There are a lot of race conditions in the current implementation of API level tdb transactions in samba/ctdb, i.e. in the ctdb backend to dbwrap. Under high load (concurrent transactions), transaction_commit calls fail and can in the worst case lead to corrupted local copies of ctdb databases. This problem has been debugged and fixed with a lot of pain in ctdb and the clustered samba branch v3-4-ctdb under git://git.samba.org/obnox/samba-ctdb.git Transactions were finally fixed around January 2010 and the corresponding changes have been pushed to master already in a sequence of commits. I will prepare a patchset that backports the fixes to 3.5 (which will mainly consist of picking the right commits from master) and attach it to this bug for review regarding inclusion in 3.5.2. Michael
Created attachment 5581 [details] Patchset to fix the transactions for 3.5 These are the transaction fixes that have been tested in the v3-4-ctdb branch and already pushed to master. These consist in the introduction of the global lock feature (g_lock) and a modification of the dbwrap_ctdb transaction code to use these global locks. The ctdb control CTDB_TRANS3_COMMIT that is new in ctdb version 1.0.109 is used here.

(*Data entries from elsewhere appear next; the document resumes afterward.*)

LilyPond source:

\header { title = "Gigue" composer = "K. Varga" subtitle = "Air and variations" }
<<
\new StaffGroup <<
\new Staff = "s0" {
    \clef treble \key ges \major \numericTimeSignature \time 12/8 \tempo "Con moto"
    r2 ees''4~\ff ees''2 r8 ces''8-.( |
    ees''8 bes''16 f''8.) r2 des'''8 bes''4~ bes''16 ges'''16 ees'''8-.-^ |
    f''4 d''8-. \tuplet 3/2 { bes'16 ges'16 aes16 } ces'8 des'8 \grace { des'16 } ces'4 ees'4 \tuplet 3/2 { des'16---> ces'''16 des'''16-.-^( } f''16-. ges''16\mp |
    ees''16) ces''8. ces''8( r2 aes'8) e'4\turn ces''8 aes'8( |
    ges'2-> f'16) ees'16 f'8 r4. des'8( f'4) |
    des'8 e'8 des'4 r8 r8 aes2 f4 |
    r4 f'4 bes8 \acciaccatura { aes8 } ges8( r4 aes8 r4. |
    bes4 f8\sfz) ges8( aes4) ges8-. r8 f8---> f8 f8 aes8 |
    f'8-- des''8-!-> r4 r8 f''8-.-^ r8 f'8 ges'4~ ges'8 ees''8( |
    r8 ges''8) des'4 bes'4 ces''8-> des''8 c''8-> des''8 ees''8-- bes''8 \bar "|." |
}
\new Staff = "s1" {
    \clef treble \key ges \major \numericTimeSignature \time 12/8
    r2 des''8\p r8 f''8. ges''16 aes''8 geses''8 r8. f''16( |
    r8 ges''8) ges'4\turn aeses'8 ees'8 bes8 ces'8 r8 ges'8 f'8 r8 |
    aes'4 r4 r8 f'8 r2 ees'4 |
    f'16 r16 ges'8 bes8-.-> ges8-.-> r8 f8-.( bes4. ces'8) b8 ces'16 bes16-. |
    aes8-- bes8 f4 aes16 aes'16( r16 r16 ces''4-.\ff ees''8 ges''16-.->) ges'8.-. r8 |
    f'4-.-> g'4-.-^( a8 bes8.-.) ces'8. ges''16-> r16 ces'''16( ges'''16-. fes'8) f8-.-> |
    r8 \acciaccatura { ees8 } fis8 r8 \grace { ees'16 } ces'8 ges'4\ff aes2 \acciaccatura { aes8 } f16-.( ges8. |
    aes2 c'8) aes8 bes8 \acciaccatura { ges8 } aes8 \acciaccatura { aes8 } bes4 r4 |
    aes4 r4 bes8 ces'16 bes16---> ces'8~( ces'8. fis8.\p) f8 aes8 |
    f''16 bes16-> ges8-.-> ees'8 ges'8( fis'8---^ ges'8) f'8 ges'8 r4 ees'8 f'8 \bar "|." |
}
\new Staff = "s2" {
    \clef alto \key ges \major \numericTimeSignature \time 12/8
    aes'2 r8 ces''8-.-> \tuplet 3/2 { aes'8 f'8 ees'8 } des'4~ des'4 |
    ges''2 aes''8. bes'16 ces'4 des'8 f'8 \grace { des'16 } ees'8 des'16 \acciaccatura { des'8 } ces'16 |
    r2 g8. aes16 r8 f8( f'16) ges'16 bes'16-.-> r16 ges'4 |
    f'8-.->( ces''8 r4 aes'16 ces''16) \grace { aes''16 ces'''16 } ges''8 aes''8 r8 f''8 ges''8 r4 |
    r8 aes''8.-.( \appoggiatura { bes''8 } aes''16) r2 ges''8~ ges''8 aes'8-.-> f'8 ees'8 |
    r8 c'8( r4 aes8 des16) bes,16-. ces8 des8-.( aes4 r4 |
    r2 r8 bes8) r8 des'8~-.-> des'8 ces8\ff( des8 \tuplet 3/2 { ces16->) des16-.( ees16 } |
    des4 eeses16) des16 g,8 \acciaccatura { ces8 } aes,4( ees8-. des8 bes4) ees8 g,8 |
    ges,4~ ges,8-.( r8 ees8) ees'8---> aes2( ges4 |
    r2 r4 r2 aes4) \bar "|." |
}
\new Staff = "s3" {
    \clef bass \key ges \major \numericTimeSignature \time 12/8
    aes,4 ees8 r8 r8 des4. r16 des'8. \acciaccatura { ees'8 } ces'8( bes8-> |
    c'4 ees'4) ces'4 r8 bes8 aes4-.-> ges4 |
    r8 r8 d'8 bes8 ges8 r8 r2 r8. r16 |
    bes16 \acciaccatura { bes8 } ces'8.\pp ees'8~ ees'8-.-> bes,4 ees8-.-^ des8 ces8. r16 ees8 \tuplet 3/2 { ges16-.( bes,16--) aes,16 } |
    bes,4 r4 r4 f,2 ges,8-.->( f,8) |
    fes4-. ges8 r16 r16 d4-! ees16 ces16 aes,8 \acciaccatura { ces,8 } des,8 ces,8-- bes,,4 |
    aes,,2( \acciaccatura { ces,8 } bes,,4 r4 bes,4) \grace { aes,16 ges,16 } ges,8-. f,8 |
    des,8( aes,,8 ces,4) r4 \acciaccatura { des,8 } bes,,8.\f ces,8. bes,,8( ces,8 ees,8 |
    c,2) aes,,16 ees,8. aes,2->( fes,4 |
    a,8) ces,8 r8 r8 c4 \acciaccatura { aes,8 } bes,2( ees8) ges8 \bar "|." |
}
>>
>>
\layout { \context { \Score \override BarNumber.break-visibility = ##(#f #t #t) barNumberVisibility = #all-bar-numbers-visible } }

(In reply to comment #1) > Created an attachment (id=5581) [details] > Patchset to fix the transactions for 3.5 > > These are the transaction fixes that have been tested in the v3-4-ctdb branch > and already pushed to master. These consist in the introduction of the global > lock feature (g_lock) and a modification of the dbwrap_ctdb transaction code to > use these global locks. The ctdb control CTDB_TRANS3_COMMIT that is new in ctdb > version 1.0.109 is used here. Note that this patchset depends on the patch for bug #7312. (Not the content but the patch does not apply without a minor modification without first applying the patch of that bug.)
Pushed to v3-5-test. Closing out bug report. Thanks!